=== Input rows ===
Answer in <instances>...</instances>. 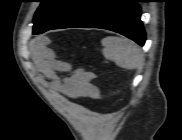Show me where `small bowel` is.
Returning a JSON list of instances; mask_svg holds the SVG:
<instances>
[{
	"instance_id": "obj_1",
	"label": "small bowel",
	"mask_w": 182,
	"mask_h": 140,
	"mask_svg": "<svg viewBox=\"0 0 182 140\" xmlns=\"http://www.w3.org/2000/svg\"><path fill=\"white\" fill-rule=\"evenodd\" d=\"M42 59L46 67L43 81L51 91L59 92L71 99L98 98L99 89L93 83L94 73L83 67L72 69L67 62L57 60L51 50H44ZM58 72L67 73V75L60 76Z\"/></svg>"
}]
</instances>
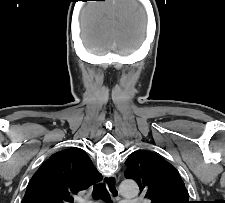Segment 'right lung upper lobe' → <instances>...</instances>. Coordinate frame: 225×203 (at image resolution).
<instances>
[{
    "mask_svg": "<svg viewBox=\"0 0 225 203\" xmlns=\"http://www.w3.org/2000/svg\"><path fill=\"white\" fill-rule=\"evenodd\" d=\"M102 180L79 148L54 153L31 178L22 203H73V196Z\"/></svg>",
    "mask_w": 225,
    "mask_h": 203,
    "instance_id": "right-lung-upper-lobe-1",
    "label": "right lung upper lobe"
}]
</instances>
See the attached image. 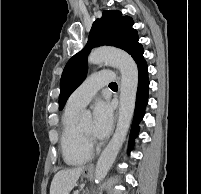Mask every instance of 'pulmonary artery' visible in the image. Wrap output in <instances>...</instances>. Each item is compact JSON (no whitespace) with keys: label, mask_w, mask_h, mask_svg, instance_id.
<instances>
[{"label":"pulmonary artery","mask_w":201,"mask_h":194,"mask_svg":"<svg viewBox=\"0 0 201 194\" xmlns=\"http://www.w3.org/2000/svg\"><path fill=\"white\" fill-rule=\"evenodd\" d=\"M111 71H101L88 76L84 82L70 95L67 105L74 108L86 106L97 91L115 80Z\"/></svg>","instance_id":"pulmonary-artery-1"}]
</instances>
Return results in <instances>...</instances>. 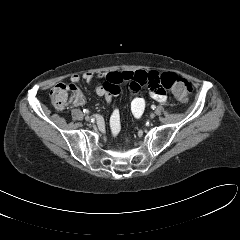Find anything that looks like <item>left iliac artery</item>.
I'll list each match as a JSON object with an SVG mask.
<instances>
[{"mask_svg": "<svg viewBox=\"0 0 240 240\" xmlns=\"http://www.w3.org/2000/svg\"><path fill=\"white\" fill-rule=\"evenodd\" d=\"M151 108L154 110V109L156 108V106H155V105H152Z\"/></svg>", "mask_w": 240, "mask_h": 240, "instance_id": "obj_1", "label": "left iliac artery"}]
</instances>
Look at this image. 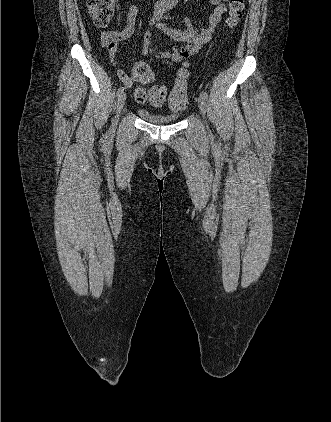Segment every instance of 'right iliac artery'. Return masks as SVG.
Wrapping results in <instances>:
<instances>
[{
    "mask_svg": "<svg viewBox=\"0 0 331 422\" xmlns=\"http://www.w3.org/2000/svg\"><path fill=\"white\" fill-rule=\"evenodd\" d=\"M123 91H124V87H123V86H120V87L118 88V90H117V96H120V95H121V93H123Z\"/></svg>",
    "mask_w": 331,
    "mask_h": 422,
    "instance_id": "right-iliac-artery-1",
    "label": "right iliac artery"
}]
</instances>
===
=== Input rows ===
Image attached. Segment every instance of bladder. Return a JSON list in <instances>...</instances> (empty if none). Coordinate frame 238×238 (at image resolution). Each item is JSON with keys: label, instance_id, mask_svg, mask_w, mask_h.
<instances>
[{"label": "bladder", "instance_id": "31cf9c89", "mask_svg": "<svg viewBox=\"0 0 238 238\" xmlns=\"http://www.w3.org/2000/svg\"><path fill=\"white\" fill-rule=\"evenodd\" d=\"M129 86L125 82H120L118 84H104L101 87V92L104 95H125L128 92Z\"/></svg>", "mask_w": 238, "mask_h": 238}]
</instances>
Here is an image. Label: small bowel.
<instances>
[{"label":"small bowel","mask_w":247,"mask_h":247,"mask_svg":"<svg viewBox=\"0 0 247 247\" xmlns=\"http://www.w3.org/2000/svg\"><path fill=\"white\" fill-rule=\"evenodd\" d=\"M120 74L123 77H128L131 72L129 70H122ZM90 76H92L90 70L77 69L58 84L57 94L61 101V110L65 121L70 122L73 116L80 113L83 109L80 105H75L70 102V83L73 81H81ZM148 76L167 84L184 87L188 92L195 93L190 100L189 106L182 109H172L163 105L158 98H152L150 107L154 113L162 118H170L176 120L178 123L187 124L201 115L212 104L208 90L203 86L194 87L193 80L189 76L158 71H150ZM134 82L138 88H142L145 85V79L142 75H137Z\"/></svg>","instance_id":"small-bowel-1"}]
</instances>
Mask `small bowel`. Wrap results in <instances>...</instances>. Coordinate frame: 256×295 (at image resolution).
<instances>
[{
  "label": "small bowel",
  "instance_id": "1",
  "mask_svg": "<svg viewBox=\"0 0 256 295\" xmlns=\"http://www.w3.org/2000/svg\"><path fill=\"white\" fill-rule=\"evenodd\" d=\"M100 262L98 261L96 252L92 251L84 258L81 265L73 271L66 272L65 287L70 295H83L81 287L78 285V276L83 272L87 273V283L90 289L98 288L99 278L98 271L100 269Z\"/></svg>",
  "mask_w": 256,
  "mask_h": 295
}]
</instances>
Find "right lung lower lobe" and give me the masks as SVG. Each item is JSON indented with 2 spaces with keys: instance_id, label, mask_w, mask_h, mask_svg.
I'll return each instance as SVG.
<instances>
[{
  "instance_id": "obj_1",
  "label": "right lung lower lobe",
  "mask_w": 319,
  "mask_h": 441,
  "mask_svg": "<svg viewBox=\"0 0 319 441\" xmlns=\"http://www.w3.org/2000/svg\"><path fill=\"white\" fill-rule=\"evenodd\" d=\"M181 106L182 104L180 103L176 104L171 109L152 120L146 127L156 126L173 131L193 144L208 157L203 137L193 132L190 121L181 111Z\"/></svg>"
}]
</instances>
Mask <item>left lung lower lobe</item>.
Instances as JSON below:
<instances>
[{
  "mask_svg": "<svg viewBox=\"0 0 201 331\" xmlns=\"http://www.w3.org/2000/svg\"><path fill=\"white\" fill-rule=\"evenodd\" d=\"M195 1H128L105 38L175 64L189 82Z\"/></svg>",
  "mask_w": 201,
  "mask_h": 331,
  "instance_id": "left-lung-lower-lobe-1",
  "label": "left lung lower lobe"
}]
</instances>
===
Which lines of the listing above contain the string "lower"? Return each of those lines, matching case exactly.

• [Result of this task]
Find "right lung lower lobe" and give me the masks as SVG. Each item is JSON indented with 2 spaces with keys: instance_id, label, mask_w, mask_h, mask_svg.
  "label": "right lung lower lobe",
Mask <item>left lung lower lobe</item>.
  "instance_id": "left-lung-lower-lobe-1",
  "label": "left lung lower lobe"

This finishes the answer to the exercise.